Intervention de Jean-Pierre Decool

Réunion du 13 juin 2023 à 14h30
Restitution des restes humains appartenant aux collections publiques — Vote sur l'ensemble

Photo de Jean-Pierre DecoolJean-Pierre Decool :

Madame la présidente, madame la ministre, mes chers collègues, certains restes humains ont intégré par le passé de manière suspecte, voire illégitime, nos collections publiques. Parfois collectés en tant que trophées de guerre ou de conquête, ils témoignent d’un temps révolu et de pratiques anciennes qu’il ne nous appartient pas de juger.

Notre rôle, en revanche, est de réparer par la loi les éventuelles injustices. Nous nous sommes récemment félicités de l’adoption du projet de loi facilitant les restitutions des biens spoliés aux familles juives pendant la Seconde Guerre mondiale. Son examen a été l’occasion d’échanges et de témoignages d’une grande émotion en ces murs.

De la même manière, notre groupe se félicite de l’adoption à l’unanimité de ce texte en commission, la semaine dernière. Il s’agit d’une loi de dignité, essentielle, qui nécessitait un espace parlementaire dédié. En effet, les restes humains sont loin d’être des biens culturels comme les autres et renvoient à des événements historiques et à des situations très spécifiques. Il était important de rendre hommage aux familles et aux États concernés par certains abus en leur consacrant une loi.

J’en profite pour saluer l’engagement de longue date de Catherine Morin-Desailly, accompagnée de Max Brisson et de Pierre Ouzoulias. Les auteurs de la proposition de loi permettent une grande avancée et participent à la politique mémorielle de la France.

L’accueil unanime dont cette loi a bénéficié est tout à leur honneur. Il récompense un travail de longue haleine, parfois rendu difficile par des vents contraires…

Cela a été indiqué lors du vote, madame la ministre : il s’agit d’un texte à dimension presque philosophique. Il touche à notre rapport à la mort et à notre manière de rendre hommage aux défunts. Cette proposition de loi permettra de simplifier et d’accélérer les procédures.

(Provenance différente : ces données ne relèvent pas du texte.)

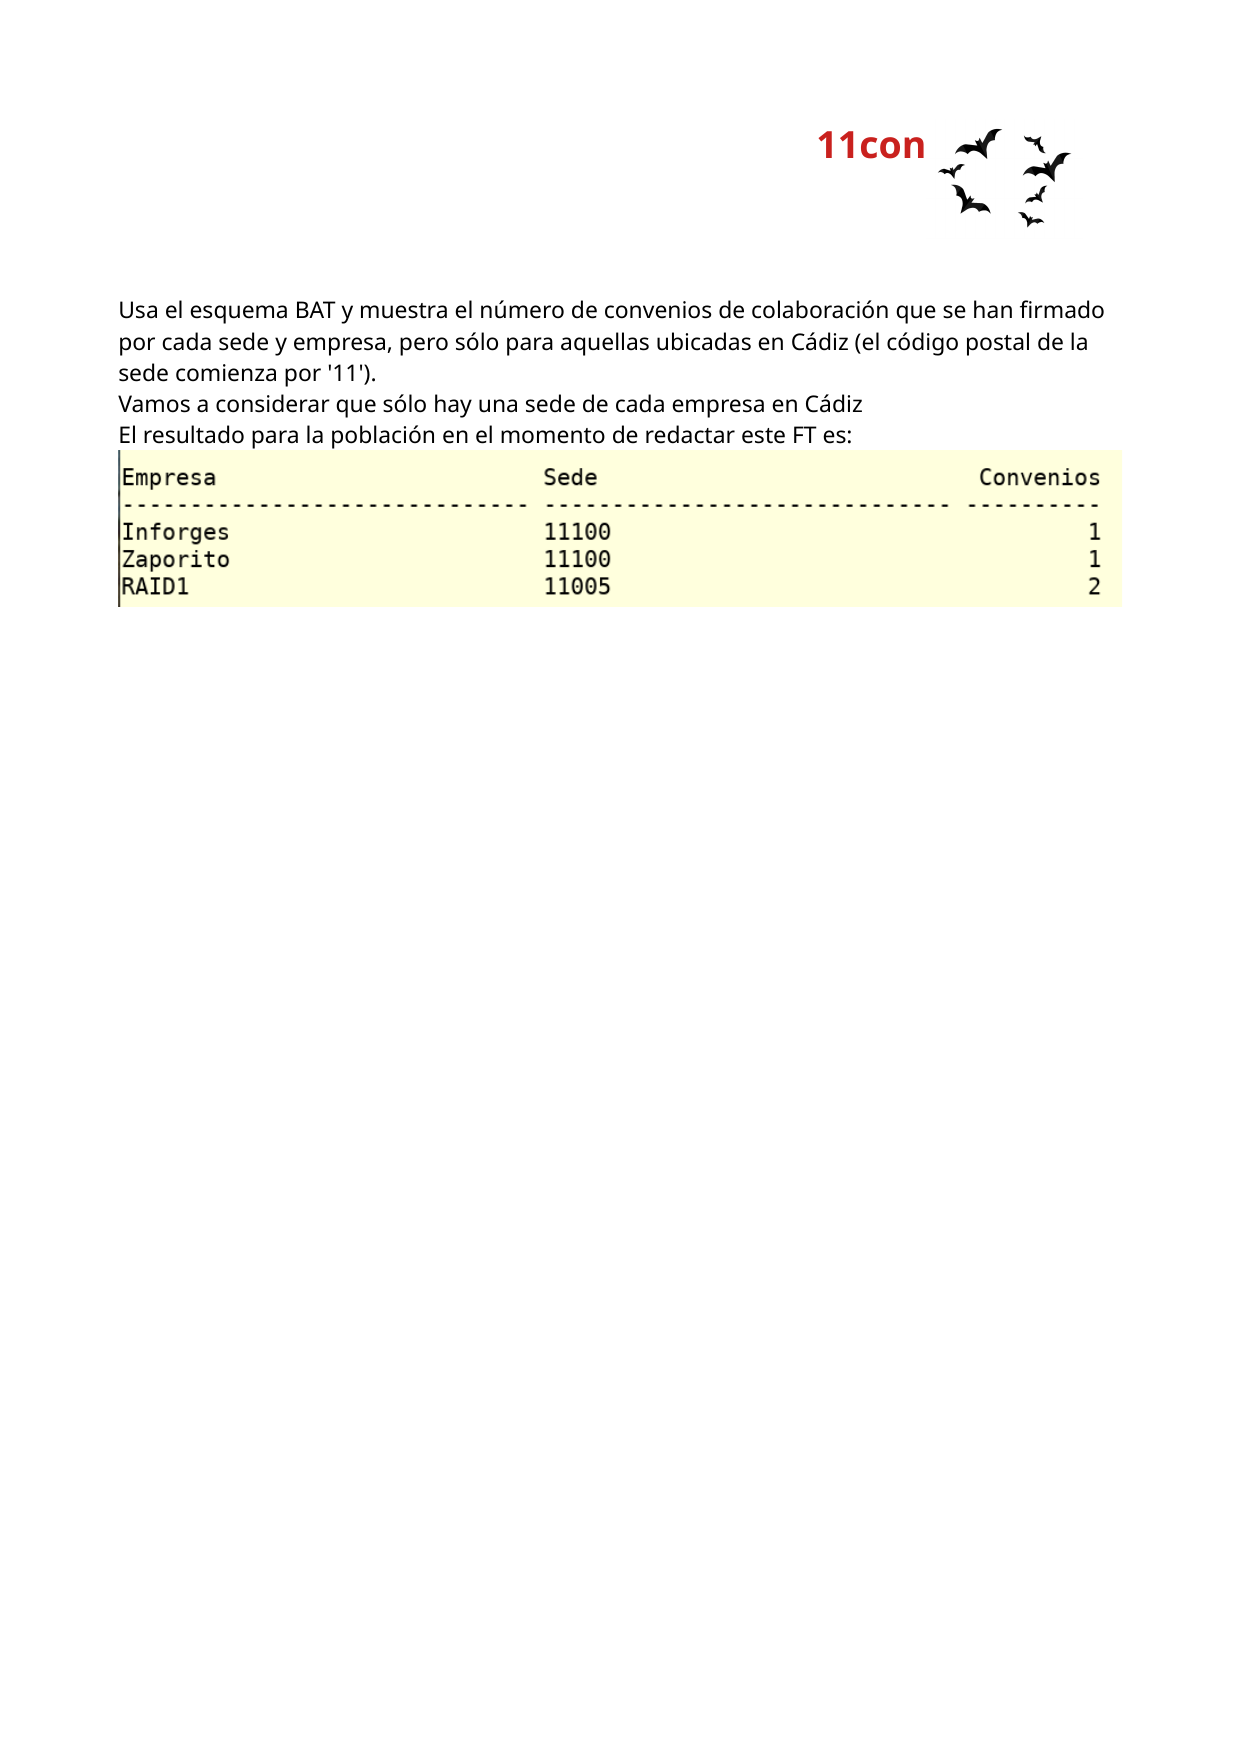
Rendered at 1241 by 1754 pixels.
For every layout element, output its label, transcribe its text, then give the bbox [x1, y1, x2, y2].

text El resultado para la población en el momento de redactar este FT es: [118, 419, 1122, 450]
picture [118, 450, 1123, 607]
picture [926, 119, 1084, 239]
text 11con [118, 118, 1122, 169]
text Usa el esquema BAT y muestra el número de convenios de colaboración que se han firmado por cada sede y empresa, pero sólo para aquellas ubicadas en Cádiz (el código postal de la sede comienza por '11'). [118, 294, 1122, 388]
text Vamos a considerar que sólo hay una sede de cada empresa en Cádiz [118, 388, 1122, 419]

En effet, comme cela a été rappelé, la nécessité de recueillir l’autorisation du Parlement avant toute restitution ralentit considérablement le processus. Cela risque de décourager les initiatives, ajoutant de la difficulté à une situation déjà éminemment complexe.

Par ailleurs, le principe d’inaliénabilité protège nos collections. Des garde-fous sont nécessaires pour empêcher toute restitution irréfléchie et précipitée de restes humains intégrés aux collections publiques ; ce texte fort sécurise les procédures afin d’éviter toute dérive. L’un des amendements de notre rapporteure, adopté en commission, tend à encadrer encore davantage l’instruction des demandes.

Comme nous l’avions souligné lors de l’examen de la loi du 21 février 2022 relative à la restitution ou la remise de certains biens culturels aux ayants droit de leurs propriétaires victimes de persécutions antisémites, les auteurs de ce texte nous invitent également à repenser le rôle des expositions et l’organisation muséale. Nos collections publiques sortiront amoindries des départs de restes humains rendus aux États demandeurs. Ces demandes pourraient s’accélérer dans les années à venir ; il deviendra alors essentiel de trouver de nouvelles manières de faire vivre ces œuvres au sein de nos musées et dans nos territoires. Il s’agira, par exemple, de conserver des espaces dédiés au sein des salles d’exposition en s’appuyant sur des photographies, sur des animations ou sur des œuvres numériques. Des réflexions passionnantes attendent les équipes muséales.

Pour conclure, le groupe Les Indépendants – République et Territoires salue le vote favorable de ce texte et s’y associe.